Le Tactac recule. Sous ses pneus, la boue gicle vers les badauds qui s’approchent toujours plus près. Les plus audacieux frappent de leur poing la carrosserie à présent salie de terre et de déchets collants. Des femmes donnent des coups de pieds contre les roues. La grosse automobile s’énerve. Elle rugit comme une bête féroce, écrase les pieds d’un vieux, puis bondit en avant dans un jaillissement d’eau sale, forçant l’attroupement à se retirer précipitamment. Puis le tactac s’éloigne sous les huées, les injures, les poings levés et les sacs de plastique remplis de détritus.

 

Le tactac est déjà loin quand Hoc se ressaisit.

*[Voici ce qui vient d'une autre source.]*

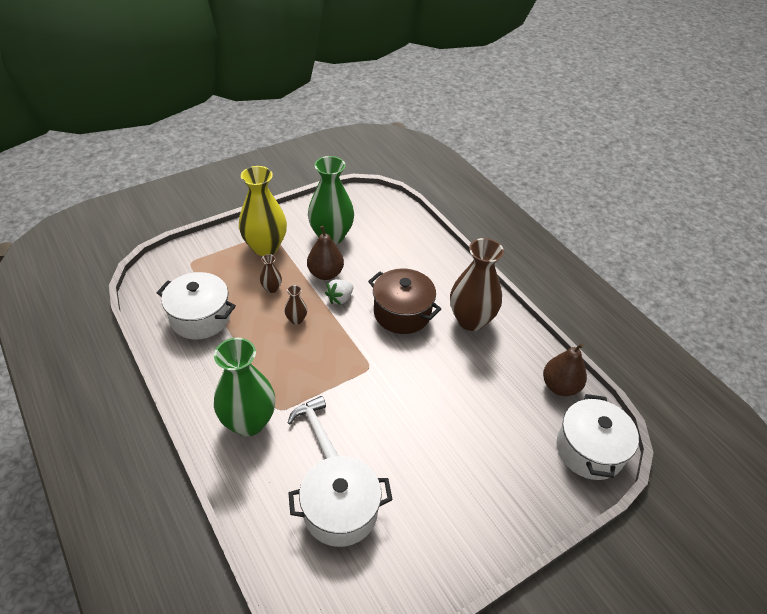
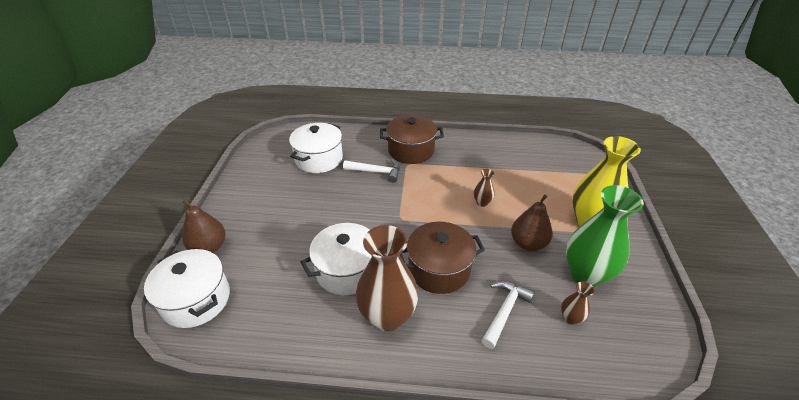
camera: 130 degrees right, 5 degrees down
(200, 318) = (519, 160): white pot -> white pot (347, 270)
(249, 422) = (411, 150): green vase -> brown pot
(272, 288) = (528, 204): brown vase -> brown vase (570, 318)
(340, 298) = (488, 237): white strawberry -> none
(404, 264) = (504, 311): none -> white hammer
(560, 386) = (257, 330): brown pear -> brown pear (209, 247)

Que voulaient ces hommes au père de Vana ? Il dévale la pente d’où il a observé la scène. Il se plante devant la cabane. Il n’ose pas frapper. D’ordinaire, il ne met jamais les pieds ici quand le père se trouve à la maison. Hoc l’a vu distinctement compter ses billets et serrer la main des types pour signifier que le compte y était. Il avait donc toute sa conscience. Hoc hésite encore. Autour de lui les gens sont retournés à leurs occupations comme si rien ne s’était passé. Ils ont déjà oublié l’incident. Un groupe d’enfants le bouscule en l’insultant. Une femme apparait sur le perron de sa maison pour vider une grande bassine d’eau noire. Un zahari passe en un éclair entre ses jambes. Hoc frappe de grands coups.

 

La porte s’ouvre, et l’homme apparait. Il le regarde d’un air peu amène et méfiant.

- Que veux-tu, sale fouineur !

- Je cherche Vana. Je ne l’ai pas vu aujourd’hui.

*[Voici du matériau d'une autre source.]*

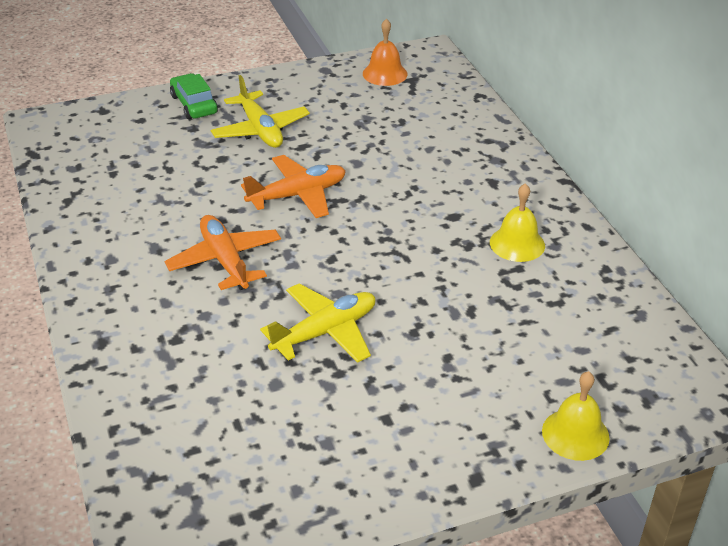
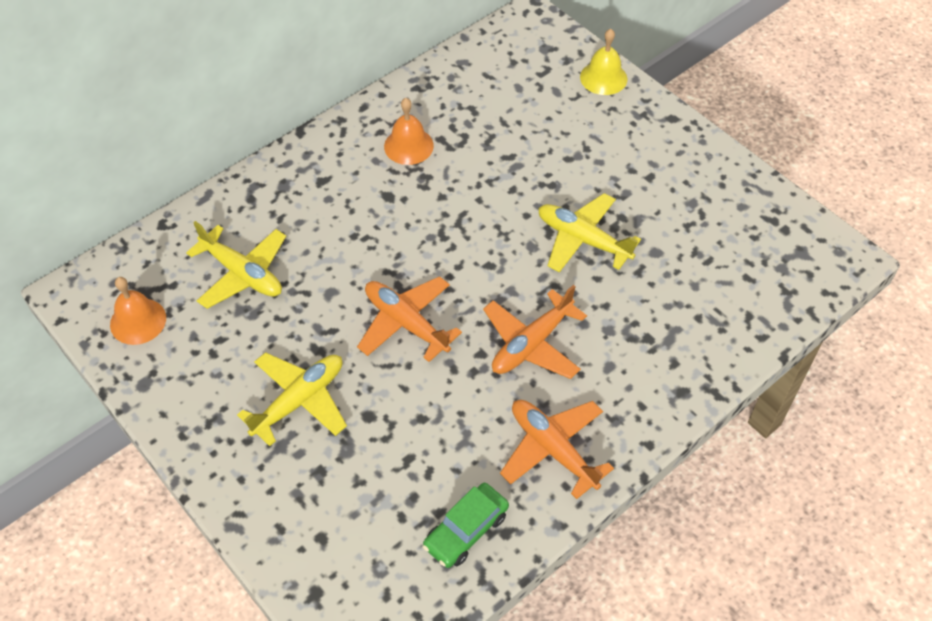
camera: 110 degrees left, 15 degrees up
(113, 243) = (553, 449): none -> orange plane
(194, 104) = (267, 493): green car -> green car (466, 530)
(404, 124) = (242, 273): none -> yellow plane
(517, 244) = (408, 146): yellow bell -> orange bell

- Va au diable. Vana ne veut pas te voir. Il n’a rien à foutre d’un vaurien comme toi.

- Ce n’est pas vrai. Vana ne pense pas ça de moi.

- Va au diable je t’ai dit. Tu n’as rien à faire ici.

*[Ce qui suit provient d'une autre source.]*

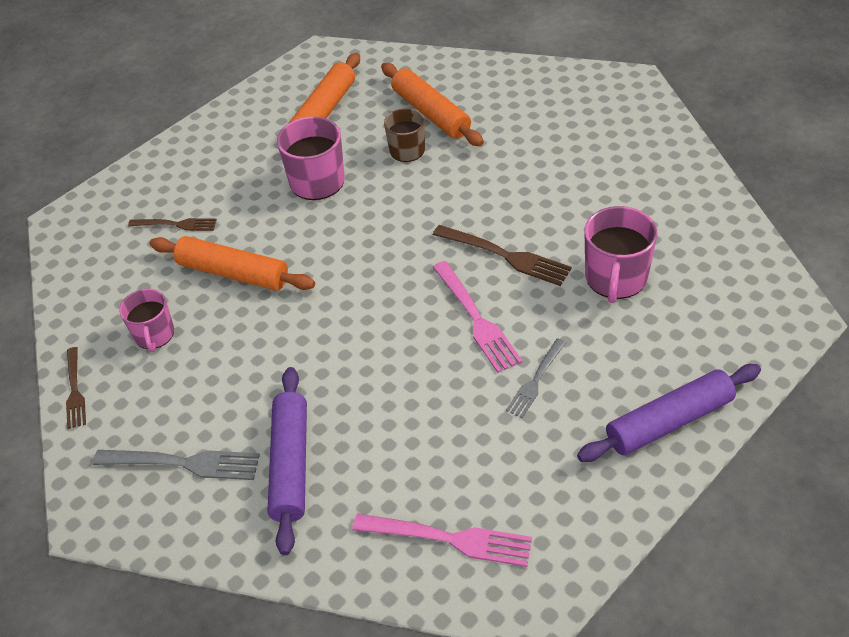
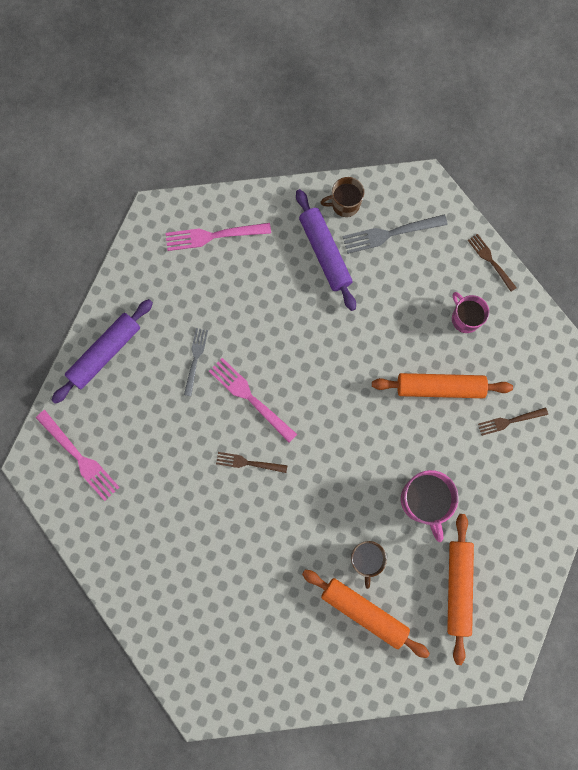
camera: 155 degrees right, 30 degrees up
(224, 525) = (344, 204): none -> brown mug
(505, 256) = (248, 463): brown fork -> brown fork, size x0.64
(615, 278) = (164, 464): pink mug -> none
(731, 311) = (79, 457): none -> pink fork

La porte claque sèchement. Hoc a juste eu le temps de voir le visage couvert de larmes de la mère par-dessus son épaule.

 

Il s’éloigne attristé. Ses yeux suivent machinalement les traces du Tactac qui labourent profondément le sol. Elles remontent vers l’horizon et le nulle part où il a disparu. Quelque chose l’étouffe. Quelque chose d’indescriptible. Il a de la peine à respirer. Ce n’est pas l’air humide ni l’odeur de la pourriture. C’est autre chose. L’idée inquiétante que Vana est parti dans le tactac. Van Thi lui a expliqué qu’on pouvait deviner des choses qu’on n’a pas vues. Quand on est très concerné. Il a l’impression de voir Vana dans le tactac. Au milieu des hommes à la mâchoire carrée. Cette idée est insoutenable. Il se retourne, guette un instant la porte de la petite maison. L’homme ne lui dira plus rien. Il le jettera, il lui donnera des coups de pieds. Alors Hoc file en courant. Il déboule dans sa cahute, tombe sur la natte et se met à pleurer. Il sait qu’après avoir pleuré il va mieux.